Class of 2012
Don’t tell Nicholas Booker-Tandy ’12 there is something he can’t do.
“My first semester here, my advisor, Dale Grossman ’72, told me that I couldn’t get a 3.5 [grade-point average], says Booker-Tandy, an applied economics and management major with a focus on marketing in the Charles H. Dyson School of Applied Economics and Management in the College of Agriculture and Life Sciences.
After earning a 4.0 GPA during his first semester, Booker-Tandy walked into Grossman’s office and placed his transcript on her desk.
“She started cracking up,” he recalls. “Then she said, ‘the only place you go from here is down.’ I was like, ‘Oh, she’s challenging me again.’”
If she was challenging him, then it worked. A Dyson Scholar, a Cornell Tradition Fellow, a Pete Knowles Scholar, a Mortar Board Honor Society member, and a student-athlete, Booker-Tandy maintained a 4.0 GPA during his three years at Cornell. “I don’t like to settle for anything less than an A in any class,” he says.
As a result of his drive and initiative, he was selected from 180 students in the Department of Applied Economics and Management to participate in the Dyson School’s two-year inclusive leadership program, Business Opportunities in Leadership and Diversity (BOLD). The program’s emphasis on diversity attracted him, Booker-Tandy says, in large part because of his experiences growing up in the melting pot of Pompano Beach, Florida, and touring as a singer and dancer in a hip hop group, Hip Hop Kidz, in Singapore.
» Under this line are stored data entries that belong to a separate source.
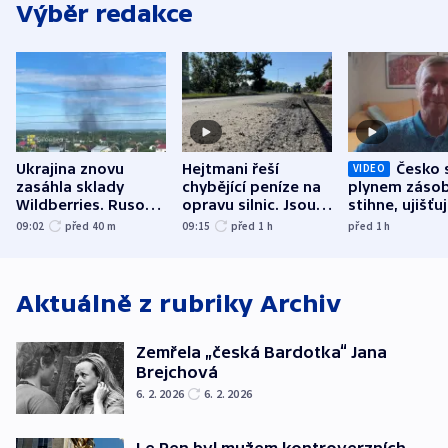
Výběr redakce
Ukrajina znovu
Hejtmani řeší
Česko 
VIDEO
zasáhla sklady
chybějící peníze na
plynem zásob
Wildberries. Rusové
opravu silnic. Jsou
stihne, ujišťu
útočili v Charkovské
nenárokové, namítá
expert. Sníže
09:02
před 40
m
09:15
před 1
h
před 1
h
oblasti
ministerstvo
však slíbit ne
Aktuálně z rubriky
Archiv
Zemřela „česká Bardotka“ Jana
Brejchová
6. 2. 2026
6. 2. 2026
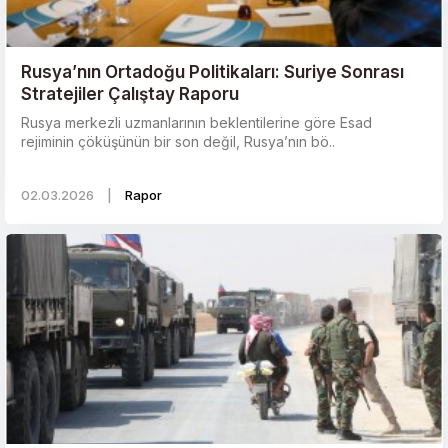
Rusya’nın Ortadoğu Politikaları: Suriye Sonrası
Stratejiler Çalıştay Raporu
Rusya merkezli uzmanlarının beklentilerine göre Esad
rejiminin çöküşünün bir son değil, Rusya’nın bö..
02.03.2026
|
Rapor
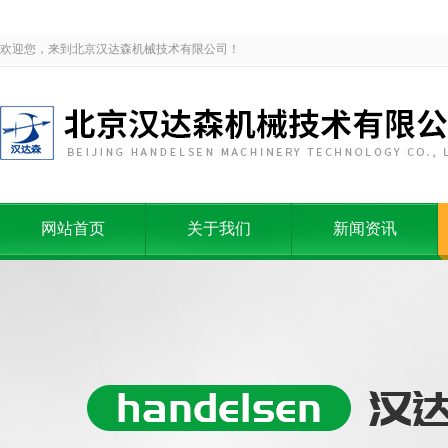
欢迎您，来到北京汉达森机械技术有限公司！
网站首页
关于我们
新闻资讯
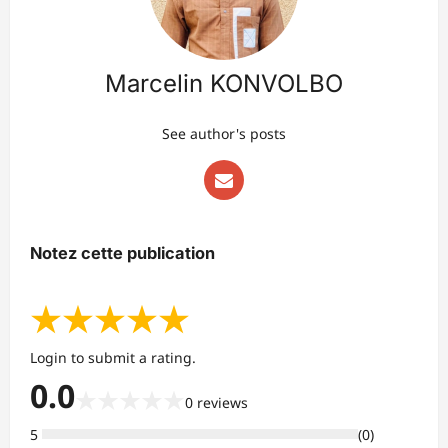
Marcelin KONVOLBO
See author's posts
Notez cette publication
★
★
★
★
★
Login to submit a rating.
0.0
★
★
★
★
★
0
reviews
5
(
0
)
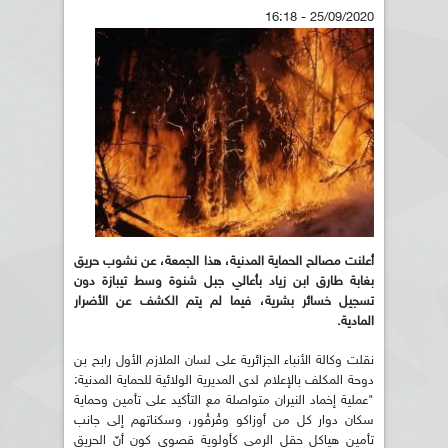
25/09/2020 - 16:18
أعلنت مصالح الحماية المدنية، هذا الجمعة، عن نشوب حريق
بغابة طارق ابن زياد بأعالي جبل شنوة وسط تيبازة دون
تسجيل خسائر بشرية، فيما لم يتم الكشف عن الأضرار
المادية.
نقلت وكالة الأنباء الجزائرية على لسان الملازم الأول رابح بن
دوحة المكلف بالإعلام لدى المديرية الولائية للحماية المدنية:
"عملية إخماد النيران متواصلة مع التأكيد على تأمين وحماية
سكان دوار كل من أوزاكو وقْرقْور، وسكناتهم إلى جانب
تأمين هياكل حقل الرمي كأولوية قصوى كون أنّ الحريق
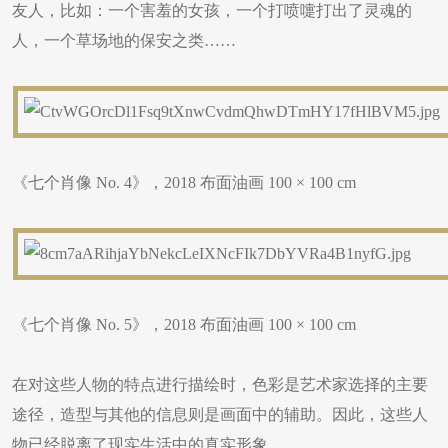
友人，比如：一个害羞的女孩，一个打喷嚏打出了灵魂的
人，一个草场地的保安之类……
《七个肖像 No. 4》，2018 布面油画 100 × 100 cm
《七个肖像 No. 5》，2018 布面油画 100 × 100 cm
在对这些人物的特点进行描绘时，色彩是艺术家选择的主要
途径，造型与其他的信息则是画面中的辅助。因此，这些人
物已经脱离了现实生活中的真实形象。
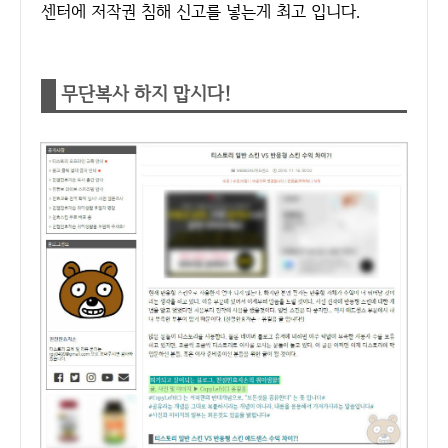
센터에 저작권 침해 신고를 넣는게 최고 입니다.
무단복사 하지 맙시다!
He was also one of 200 students selected from a nationwide pool of candidates for Management Leadership for Tomorrow (MLT), an 18-month intensive career development program for minority college students. It is an experience that Booker-Tandy credits with preparing him for an internship last summer in the Direct Sales Media and Entertainment division of Google, Inc.
When the Big Red football program approached him when he was a high school student, he says he knew very little about the Ivy League.
He spent his first year of higher education at Lafayette College in Easton, Pennsylvania, but transferred to Cornell after his freshman year. NCAA regulations would not permit Booker-Tandy to play for the Big Red gridiron squad his first year at Cornell, and although he missed playing, he says the year gave him the opportunity to “really grasp … the academic aspect of everything, and learn just how the system works here at Cornell.”
Interacting with the Cornell community as “something more than a student-athlete” was a valuable experience, he says. He worked in the Public Service Center and volunteered at Ithaca’s Human Rights Commission, helping the agency digitize its records. Then, as a member of the football team, Booker-Tandy participated in Big Red Reader, a program that sends Cornell student-athletes into local schools to read aloud to children.
When Booker-Tandy joined the Big Red football team in 2010, he made an immediate impact. Since then he’s ranked among the team’s leaders in rushing and receiving and was a second-team Capital One/CoSIDA Academic All-America selection. For the 2011 season he moved to cornerback from running back and became a major contributor to the team’s defense.
That same year, Booker-Tandy and Shane Savage ’12, an All-American wide receiver for Cornell, co-founded the League of Extraordinary Athletics.
“Here’s the thing. We spend so much time with our respective sport and with academics, we don’t have time to prepare ourselves professionally, until it’s almost too late,” Booker-Tandy says. “You see guys scrambling at the last second to go to an informational interview, or asking for resume help for things that are coming up.” The league, a professional development program for these athletes, would help prepare them for life after college.
Currently, Booker-Tandy is an intern in the Office of Supply Management Services in Cornell’s Division of Financial Affairs, and he is considering future career choices. “I may possibly work at Google, or do some consulting for a few years, but I am going to get my MBA,” he says.
With a father who is a professional jazz musician and a mother who is a vocal teacher, Booker-Tandy always considered music an important part of his life. He has played oboe, French horn, clarinet, and tenor and alto saxophone, although he claims to be proficient in only the last three.
“I’m really interested in sports and music, so I’d like some kind of strategic planning position for one of the leagues or a sports agency, something along those lines,” he says. “Ten years from now? Hopefully, I’ll have a family and possibly two kids. Perhaps I’ll be running my own company.”
He also sees possibilities with the League of Extraordinary Athletics. “If it becomes national, that could be something that we could run with,” he says.